ODM qualified for just two of the nine seats, and Oburu, who believed he deserved one, went about his campaign in the most embarrassing style. On the day of Uhuru’s inauguration on 28 November, as tensions were boiling over NASA’s plan to hold a parallel meeting at Jacaranda grounds, the Star’s front-page reported a meeting Oburu had held with Jubilee parliamentary leader Aden Duale. Although Oburu told the paper that he met Duale in his own effort to lobby for ODM’s nomination to the Eala seat, that a senior member of the Odinga family was consorting with Jubilee for private benefit at that time disillusioned NASA supporters.

But just as Oburu was embarrassing NASA on the national stage, the Nyanza governors who were handed tickets by Raila in 2013 had performed dismally and voters were gearing up to replace them. The corruption in Homa Bay County was breathtaking. EACC officials had made the county seat their second home, getting kickbacks in endless investigations. In Kisumu, county officials had been caught in one financial scandal after another.

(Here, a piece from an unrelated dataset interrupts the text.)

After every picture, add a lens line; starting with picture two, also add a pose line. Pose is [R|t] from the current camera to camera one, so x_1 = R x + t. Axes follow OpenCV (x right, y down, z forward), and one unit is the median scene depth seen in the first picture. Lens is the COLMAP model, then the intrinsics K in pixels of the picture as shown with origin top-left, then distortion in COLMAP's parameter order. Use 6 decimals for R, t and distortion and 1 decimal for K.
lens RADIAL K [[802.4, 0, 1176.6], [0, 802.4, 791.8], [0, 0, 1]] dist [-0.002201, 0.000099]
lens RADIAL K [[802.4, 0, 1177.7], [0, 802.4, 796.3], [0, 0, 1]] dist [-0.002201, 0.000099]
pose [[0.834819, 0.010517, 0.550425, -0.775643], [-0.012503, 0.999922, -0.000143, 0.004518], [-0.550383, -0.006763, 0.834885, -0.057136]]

Notwithstanding IEBC’s officials’ blatant mishandling of the August 2017 elections, that poll revealed the limits of Raila’s organisational strategies. ODM came out of the election wounded. ODM had been Kenya’s largest party since 2007, with a reach in every village in Kenya apart from Central Province. In the 2013 elections, ODM was the single biggest party in Parliament with 96 MPs, followed by The National Alliance (88) and the United Republican Party (76).

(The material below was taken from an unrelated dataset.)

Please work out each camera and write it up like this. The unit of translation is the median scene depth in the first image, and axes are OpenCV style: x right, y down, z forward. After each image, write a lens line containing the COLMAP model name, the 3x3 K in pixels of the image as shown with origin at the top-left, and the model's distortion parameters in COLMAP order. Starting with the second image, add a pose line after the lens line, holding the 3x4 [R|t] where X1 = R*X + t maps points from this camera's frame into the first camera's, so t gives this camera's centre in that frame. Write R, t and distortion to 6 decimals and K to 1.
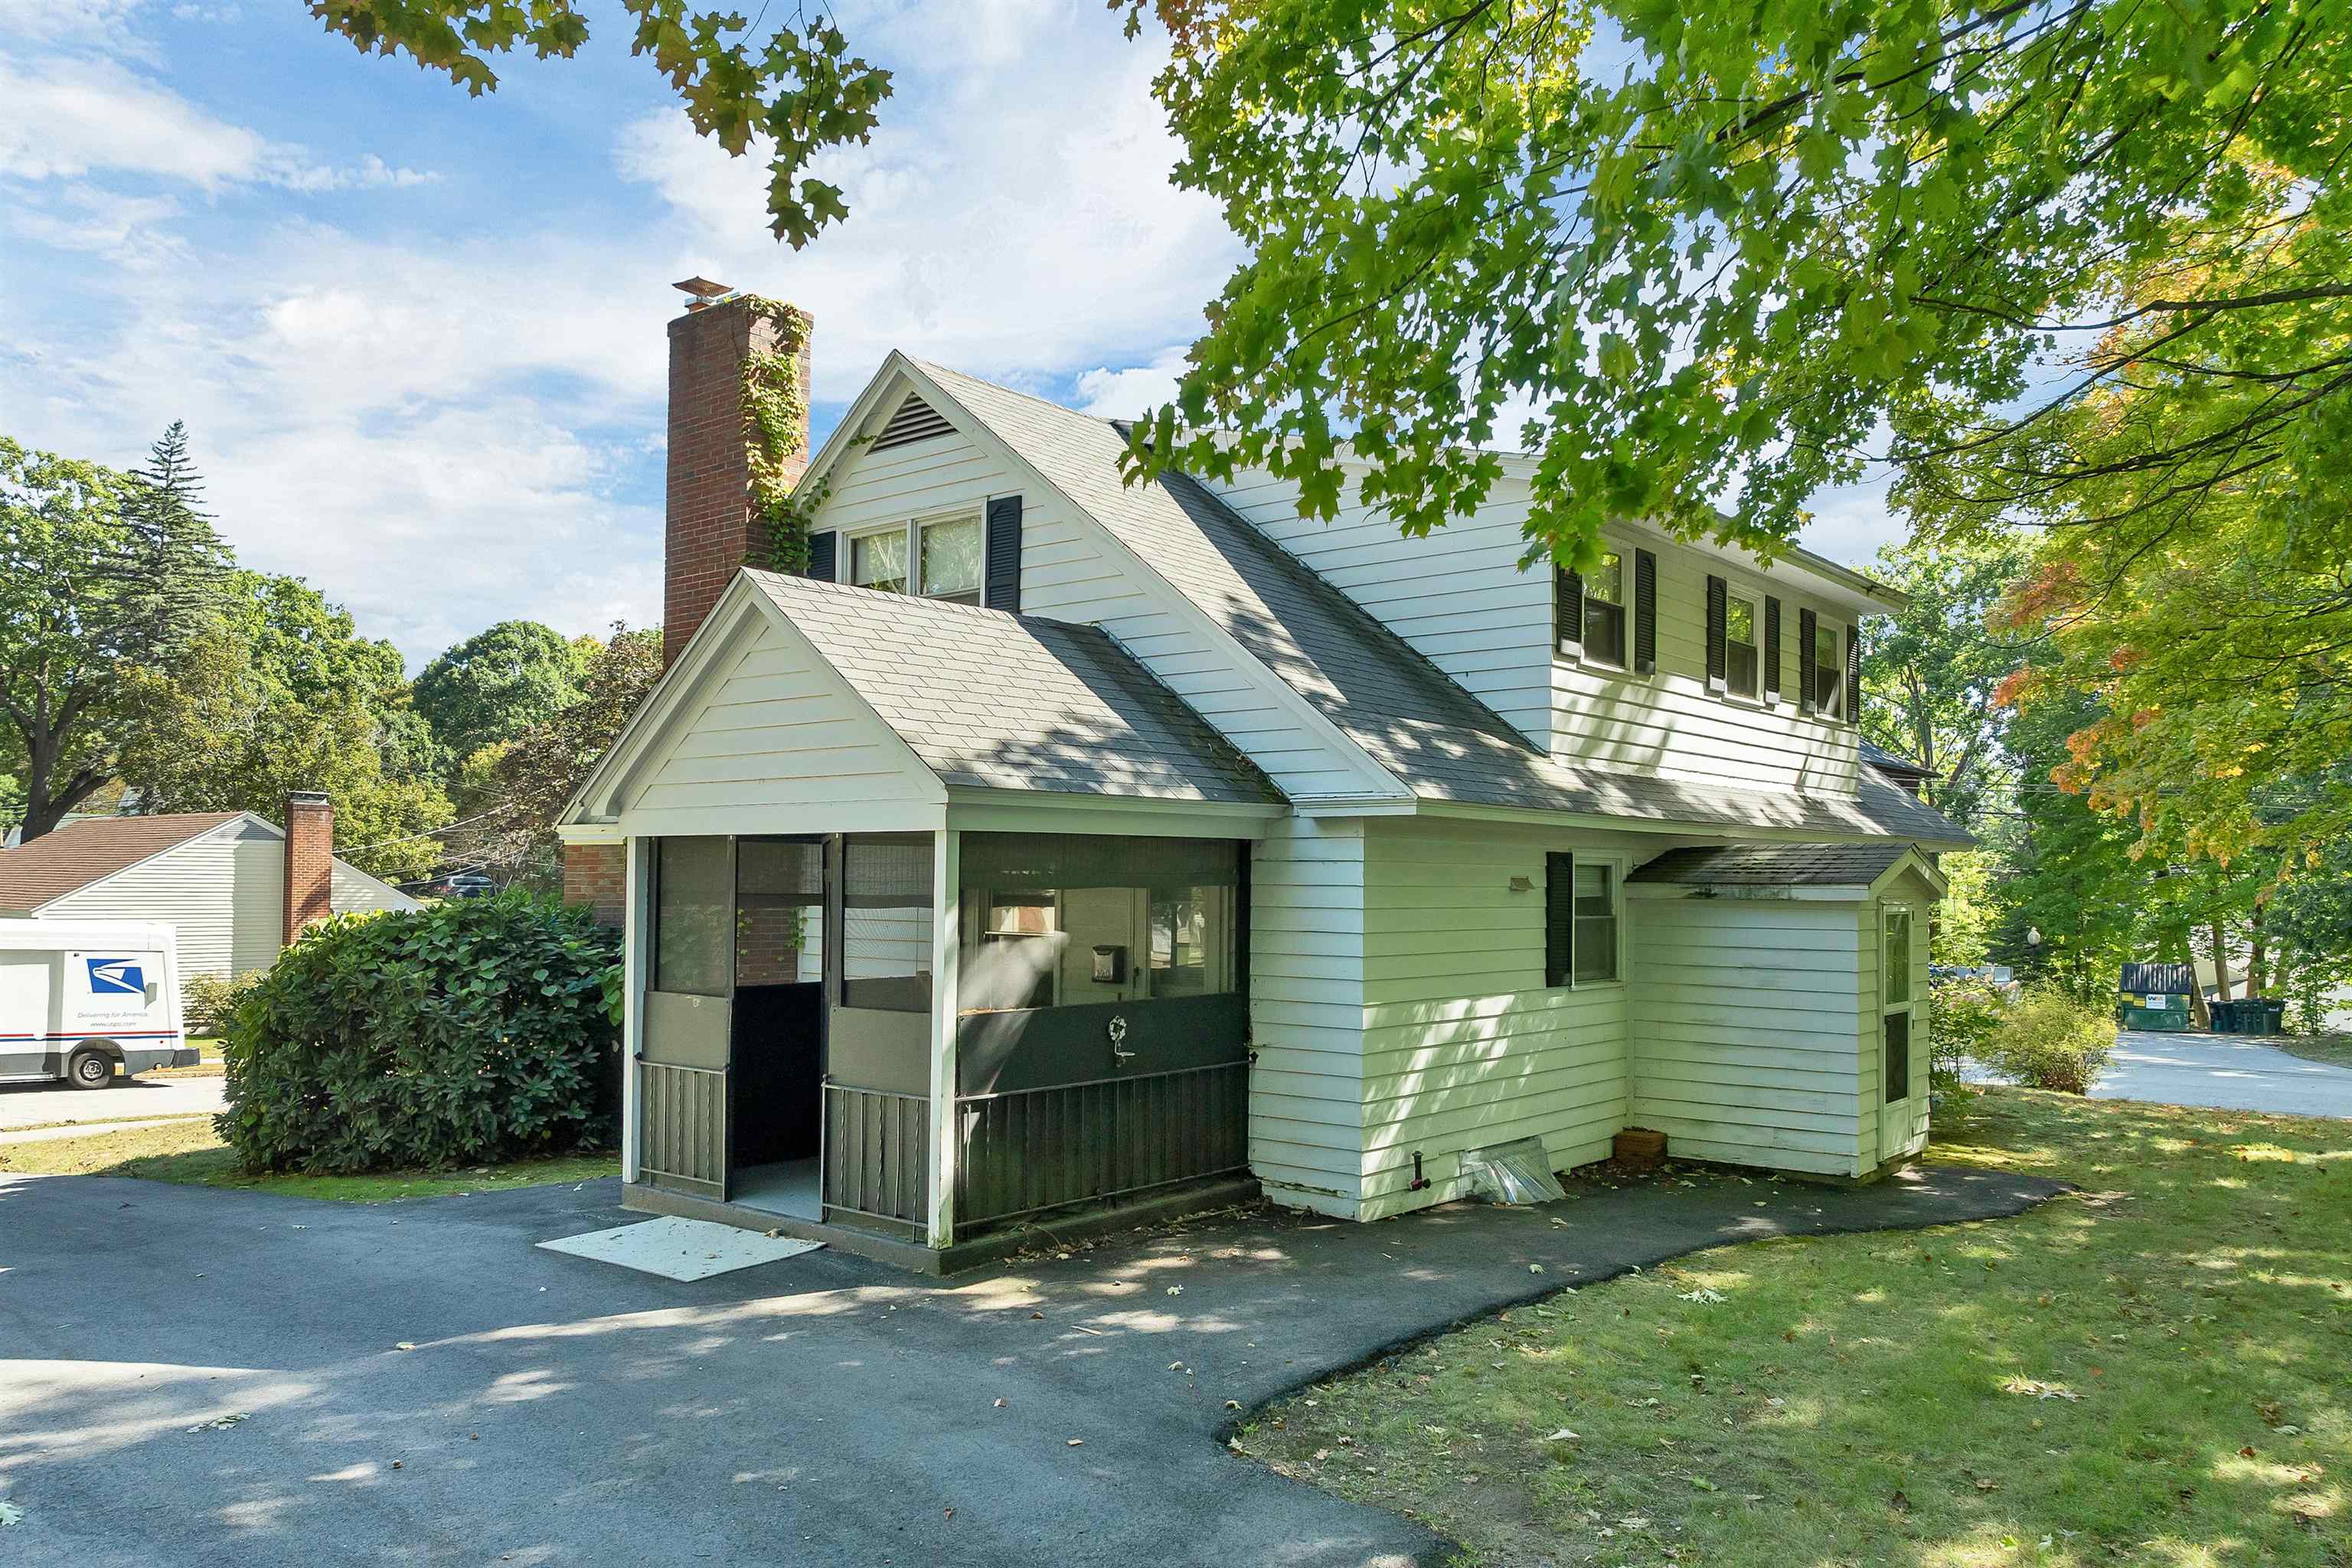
lens RADIAL K [[1685.8, 0, 1176.0], [0, 1685.8, 784.0], [0, 0, 1]] dist [-0.034462, -0.001289]
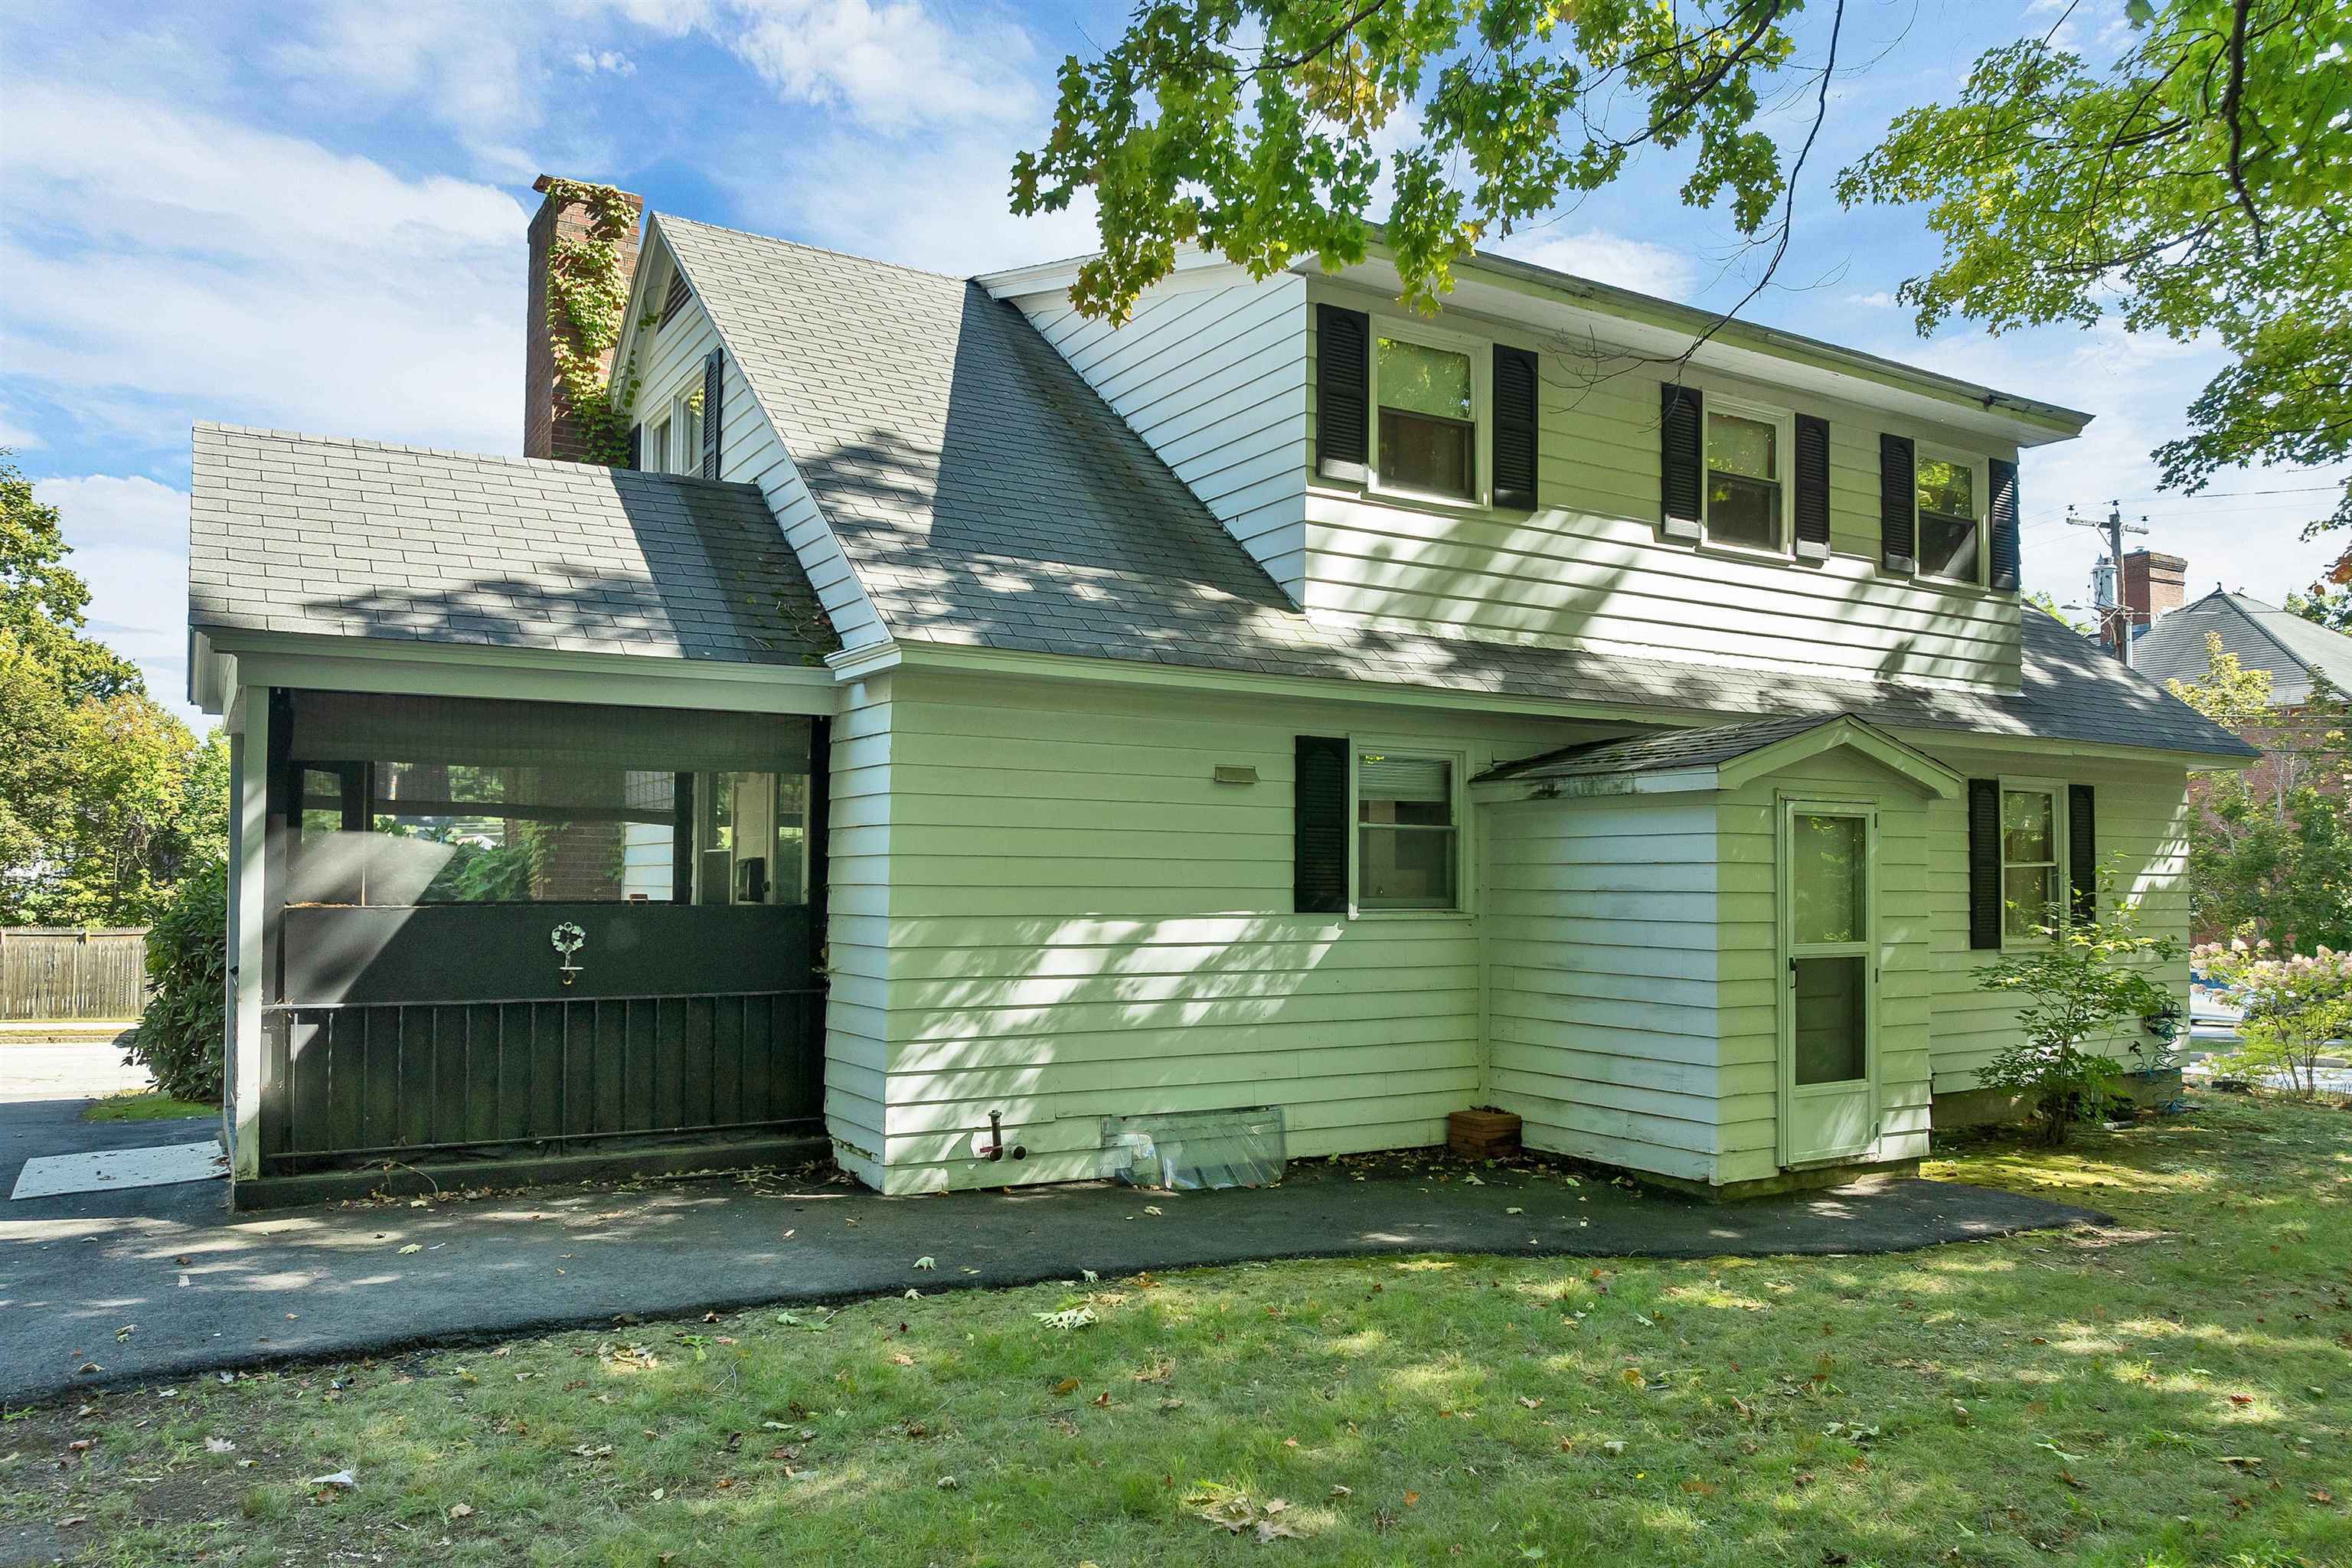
lens RADIAL K [[1685.8, 0, 1176.0], [0, 1685.8, 784.0], [0, 0, 1]] dist [-0.034462, -0.001289]
pose [[0.946384, -0.021035, -0.322357, 0.403303], [0.020379, 0.999778, -0.005408, 0.063362], [0.322399, -0.001452, 0.946603, 0.250574]]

These fortunes were reversed in 2017, a trend that should have been foreseeable. During the campaign, I learnt from a member of Raila’s inner circle that, after the 2013 election, Raila set out to do a prognosis on ODM’s poor performance to establish weaknesses that needed addressing in readiness for the 2017 elections. This is what responsible parties do the world over.

Raila assigned that task to a new breed of young MPs led by Ken Obura (Kisumu Central) and Ababu Namwamba (Budalang’i). However, lacking political tack, the MPs after their discussion launched a campaign for party leadership, campaigning against the so-called old guard who had messed up the election.

A few days later, Homa Bay Senator Otieno Kajwang, told the former PM that the young Turks were promoting Jubilee’s notion that the election was not rigged and ODM old guards were responsible for Raila’s defeat. Kajwang told the party leader that if the MPs, who could not be trusted, tasted blood by removing Secretary General Anyang’ Nyong’o, who was their first target, the rest would follow in a process that would see Raila removed from his party leadership. After that talk, Raila reportedly changed his mind about the party reorganisation.

Pro-Raila forces were left groping for a way out of a leadership change that Raila had endorsed, and the only recourse available was to use the infamous ‘Men in Black’ to scuttle the ODM elections at Kasarani in February 2014.